One night after George had flown back home, she, Herbie and Frank were in the living room listening to the radio, the girls in bed and the wind blowing a gale. At some point the radio went out — the wind, Herbie said — and they sat by the fire, talking in low voices and listening to the wind-borne sand scratch at the windows. “Sounds like a thousand cats out there trying to get in,” Frank said, getting up to poke the fire.
“Where are the cats?” Herbie asked, turning to her.
“Mr. Fluff’s in with the girls,” she said. “The others are out prowling, I guess.”
“On a night like this?”
“Don’t worry, they can take care of themselves. And who knows, they might even catch a mouse or two. Did you know, Frank, that Herbie has a soft spot for mice, if you can believe it?”

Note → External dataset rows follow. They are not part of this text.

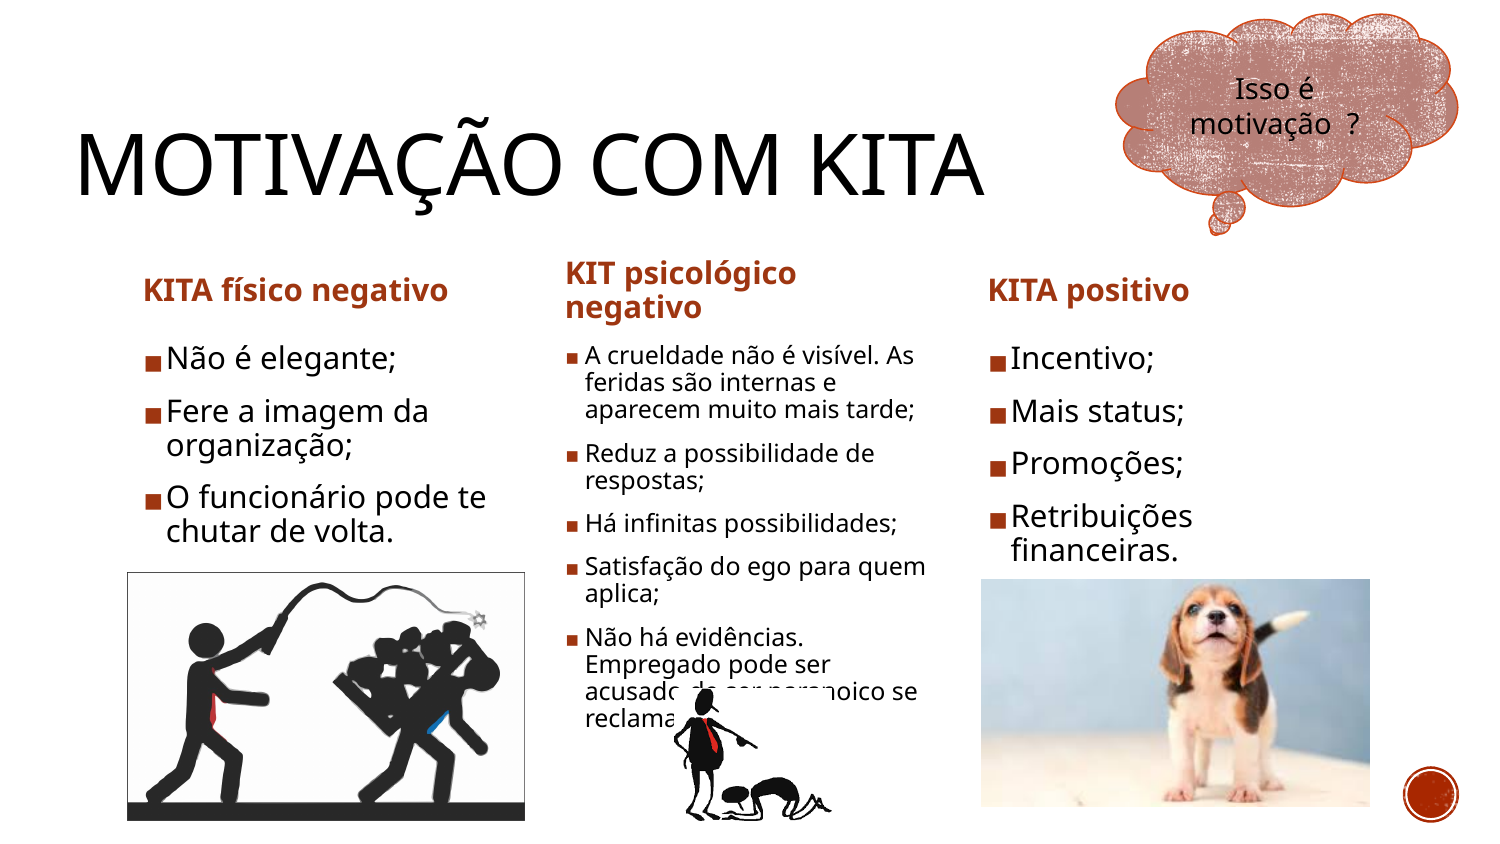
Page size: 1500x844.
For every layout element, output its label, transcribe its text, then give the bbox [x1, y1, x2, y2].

list KIT psicológico negativo [553, 251, 947, 331]
picture [674, 688, 832, 821]
picture [1402, 766, 1460, 823]
title MOTIVAÇÃO COM KITA [62, 68, 1300, 267]
list Não é elegante; Fere a imagem da organização; O funcionário pode te chutar de volta. [131, 337, 525, 572]
list KITA positivo [976, 251, 1370, 331]
list Incentivo; Mais status; Promoções; Retribuições financeiras. [976, 337, 1370, 743]
text_box Isso é motivação ? [1115, 14, 1458, 236]
list A crueldade não é visível. As feridas são internas e aparecem muito mais tarde; Reduz a possibilidade de respostas; Há infinitas possibilidades; Satisfação do ego para quem aplica; Não há evidências. Empregado pode ser acusado de ser paranoico se reclamar. [553, 337, 947, 743]
picture [127, 572, 525, 821]
picture [981, 579, 1370, 807]
list KITA físico negativo [131, 251, 525, 331]
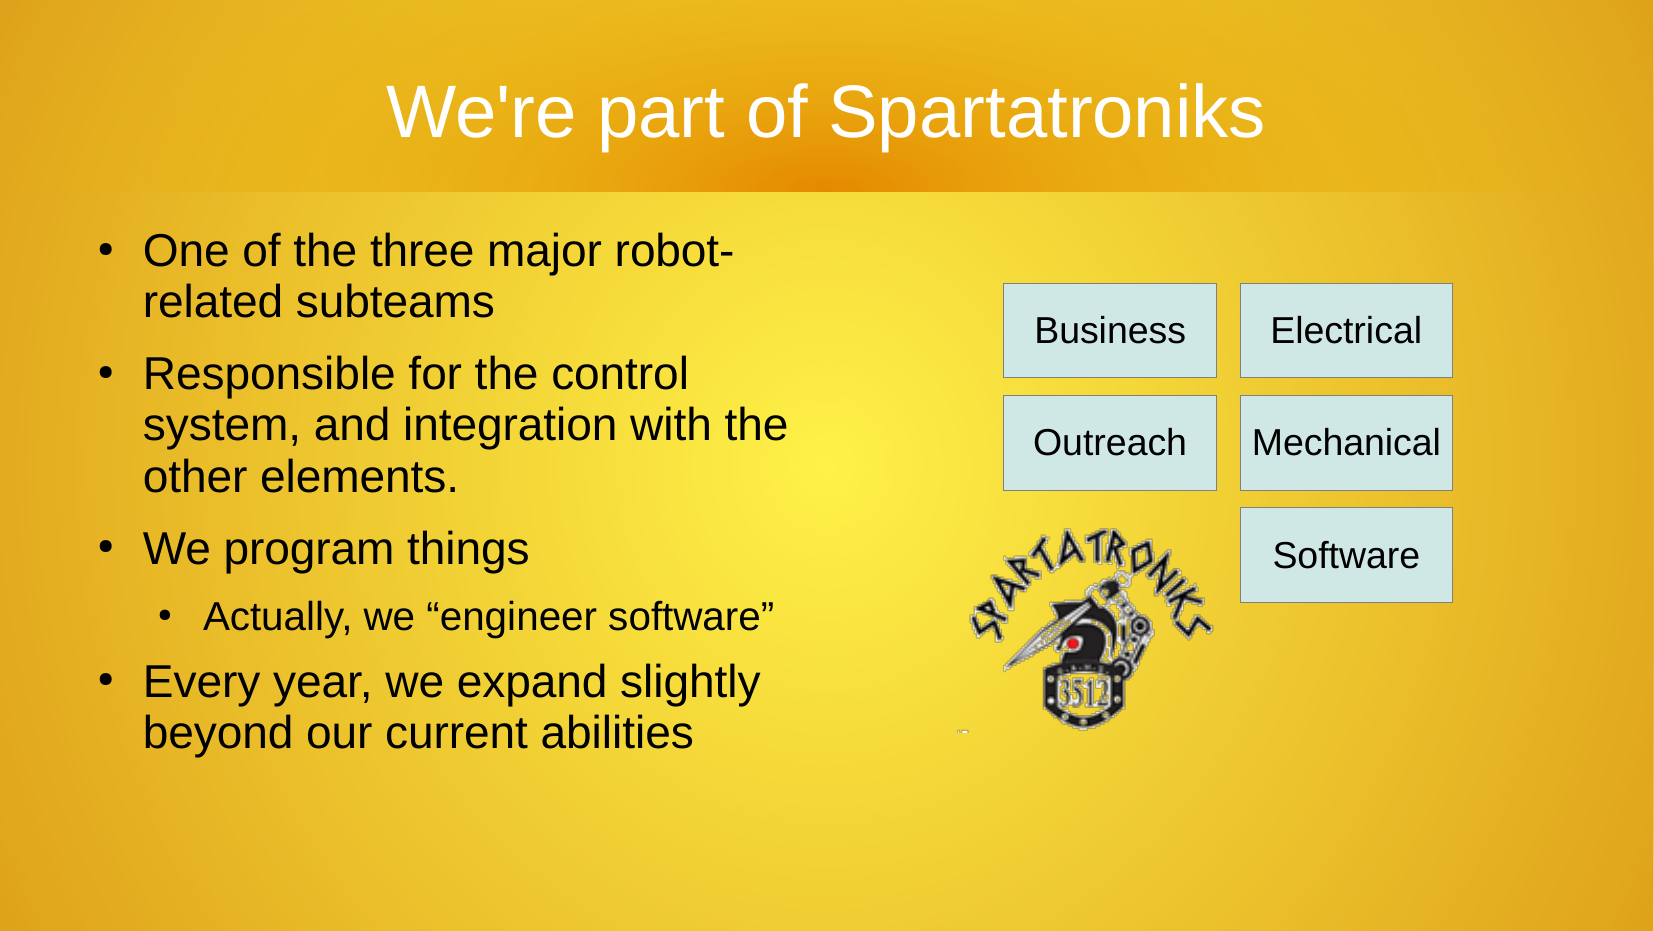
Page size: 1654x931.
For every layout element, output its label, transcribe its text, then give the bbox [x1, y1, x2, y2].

text_box Mechanical [1240, 395, 1453, 491]
picture [956, 523, 1228, 733]
text_box Electrical [1240, 283, 1453, 378]
text_box Outreach [1003, 395, 1217, 491]
text_box Software [1240, 507, 1453, 603]
text_box Business [1003, 283, 1217, 378]
title We're part of Spartatroniks [82, 35, 1571, 189]
list One of the three major robot-related subteams Responsible for the control system, and integration with the other elements. We program things Actually, we “engineer software” Every year, we expand slightly beyond our current abilities [82, 224, 809, 764]
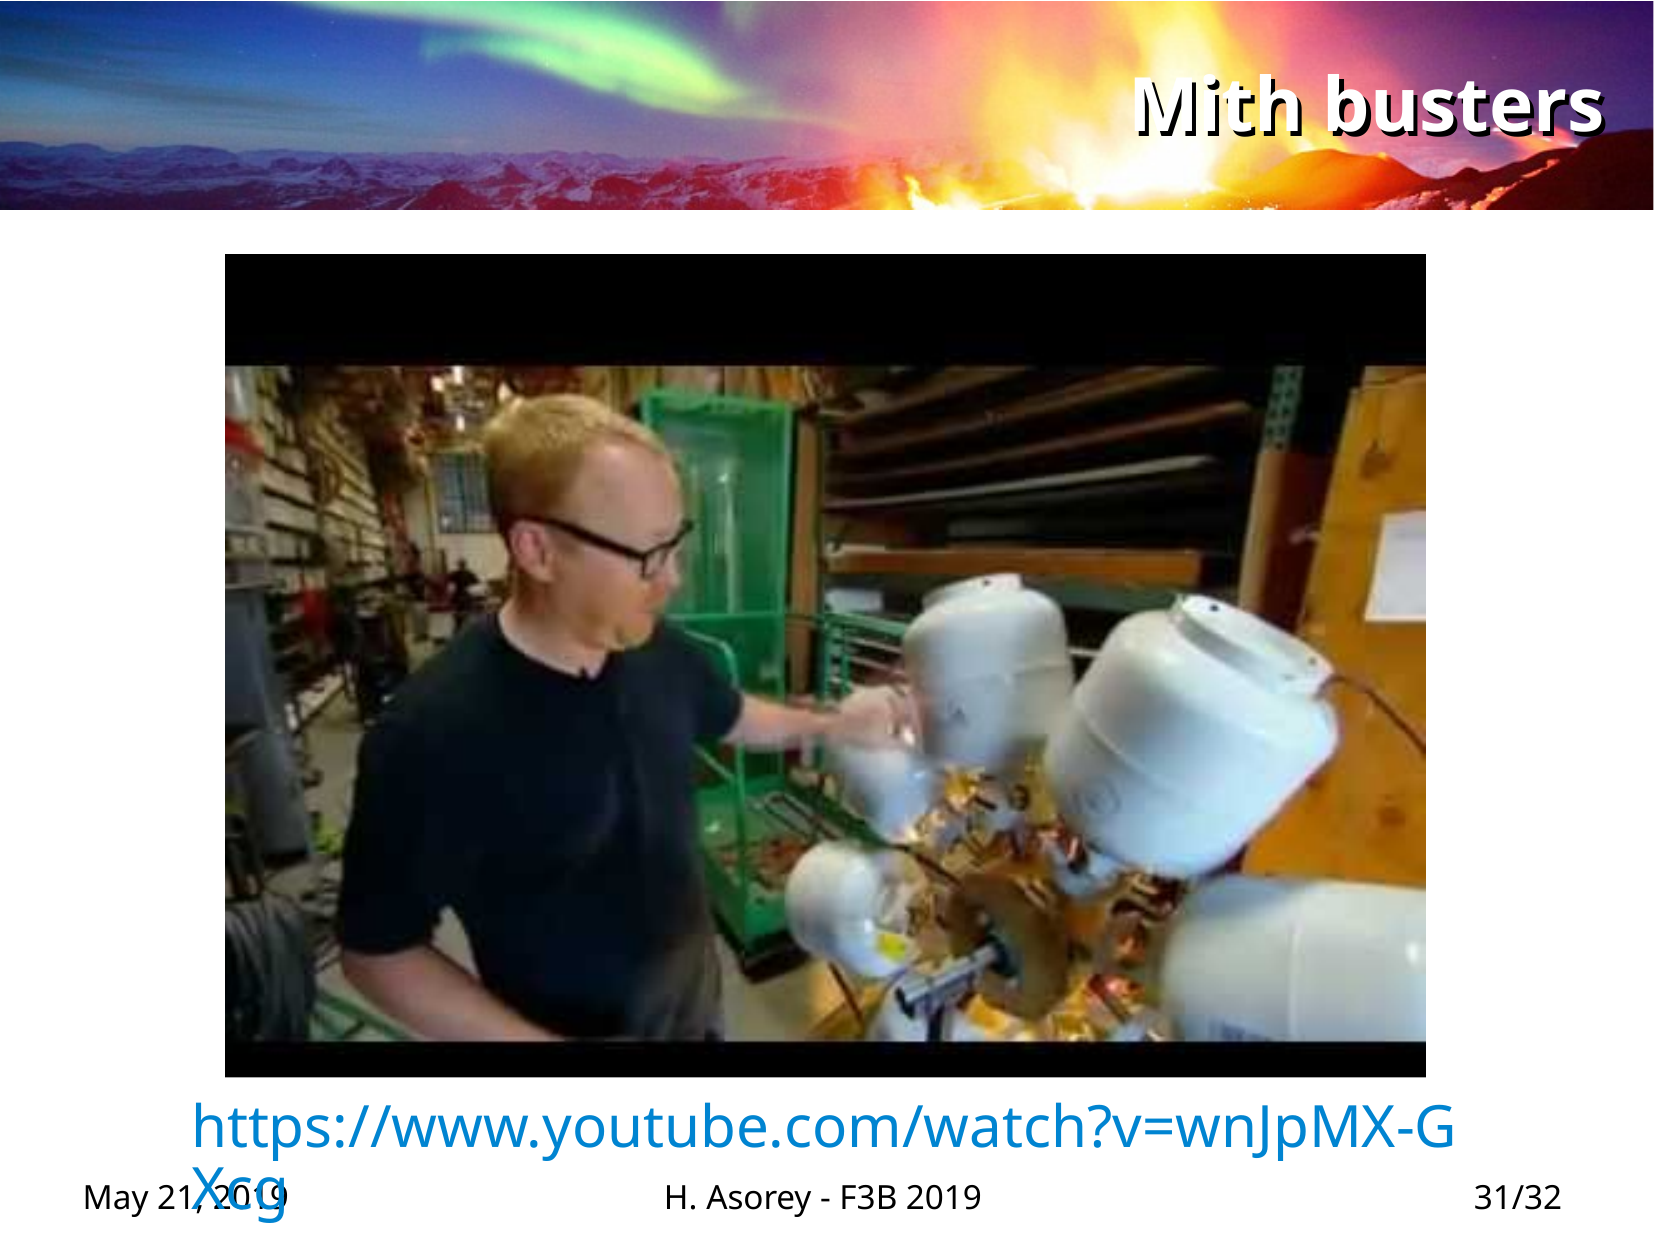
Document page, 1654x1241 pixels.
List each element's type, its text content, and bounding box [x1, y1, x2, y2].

title Mith busters [45, 15, 1606, 191]
picture [0, 1, 1654, 210]
text_box https://www.youtube.com/watch?v=wnJpMX-GXcg [176, 1077, 1477, 1164]
picture [225, 254, 1426, 1077]
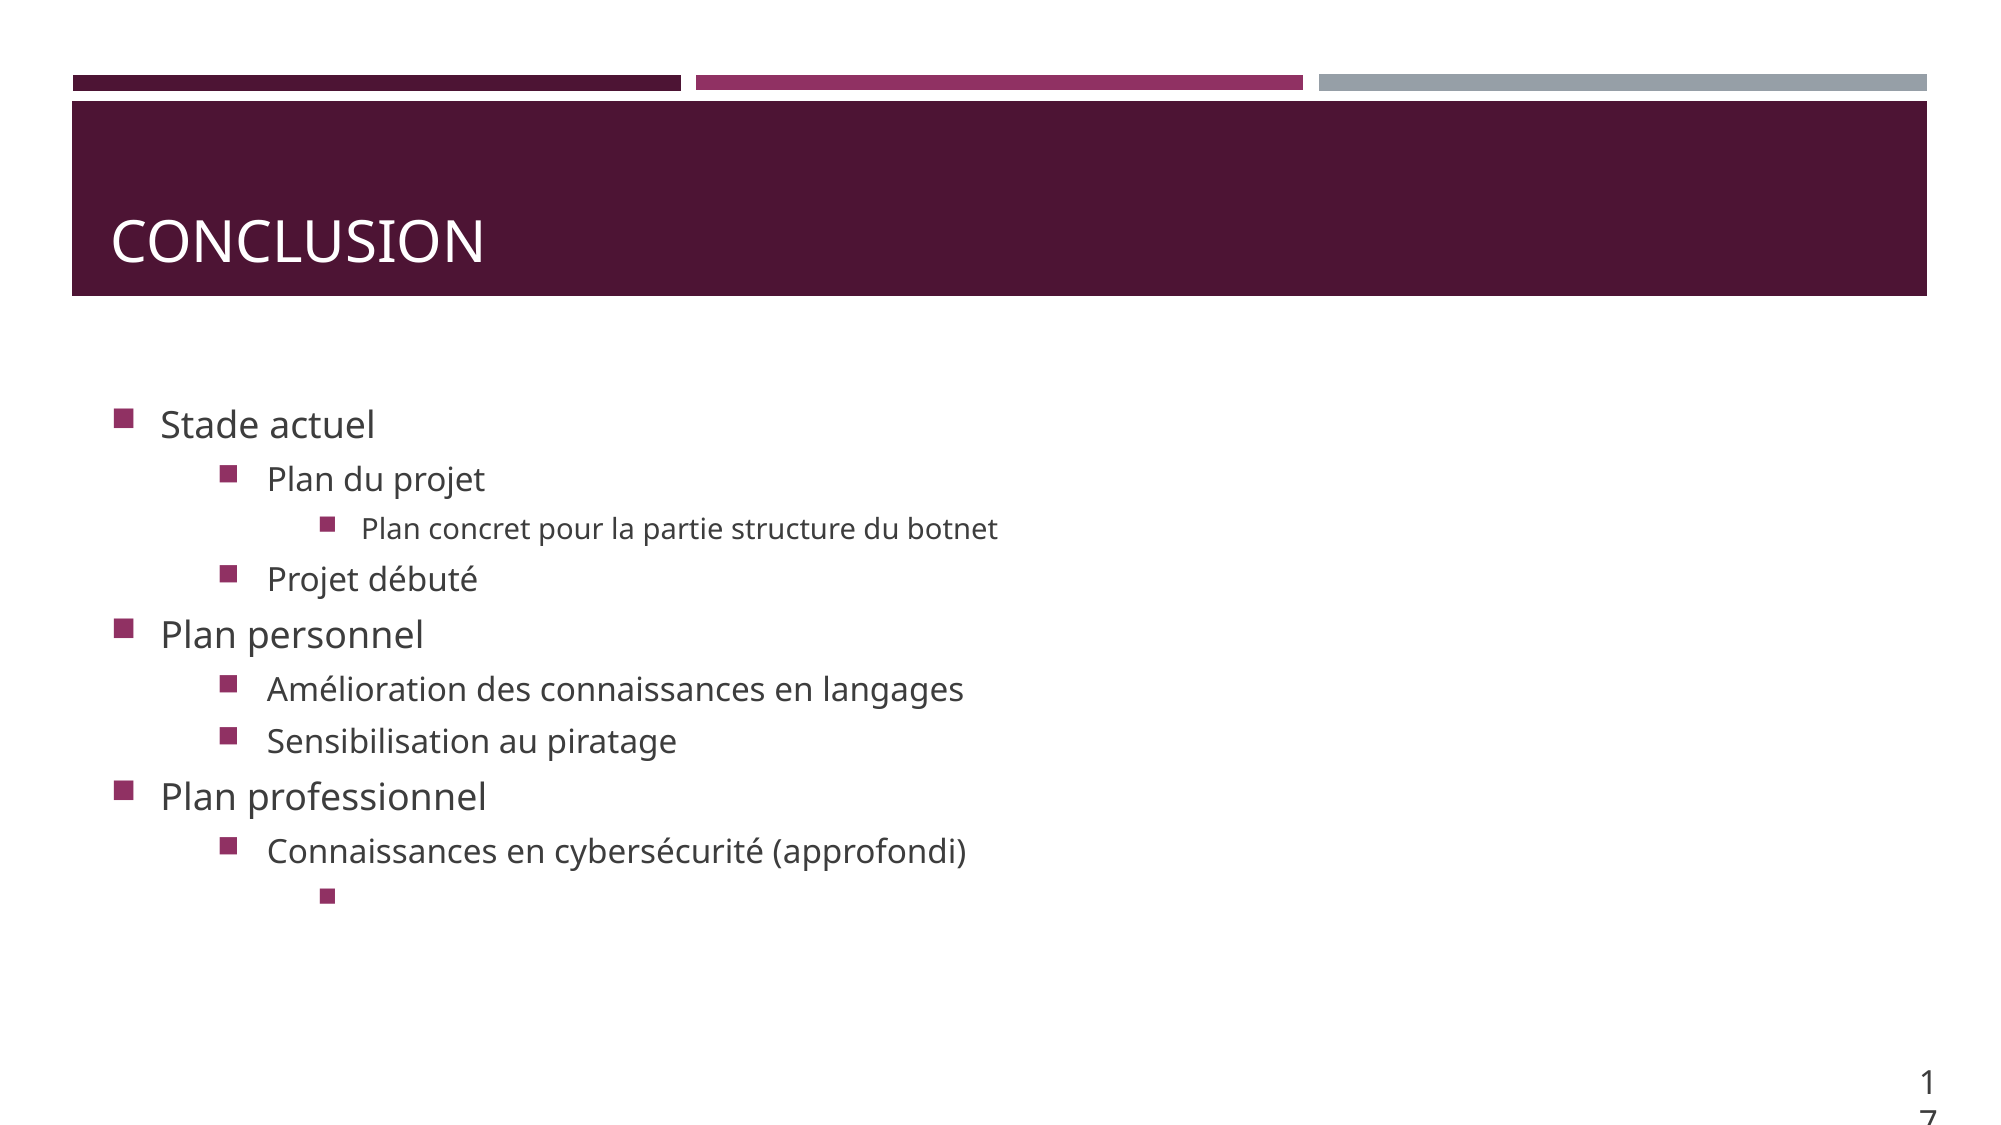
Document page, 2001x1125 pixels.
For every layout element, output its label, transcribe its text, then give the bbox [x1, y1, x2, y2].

“Mice? You’re not serious, are you?” Frank shot a look over his shoulder, the poker arrested in his hand. “I hate to say it, but they’re dirty animals. Turn your back a minute and they’re up on the counter getting at your plate. And believe me they’re hell when you set up camp and then you’re gone all day in the field. They gnaw, that’s the worst of it. Leave anything around, and I don’t care what it is — a hammer, your underwear, your toothbrush even — and they’ll chew it up.”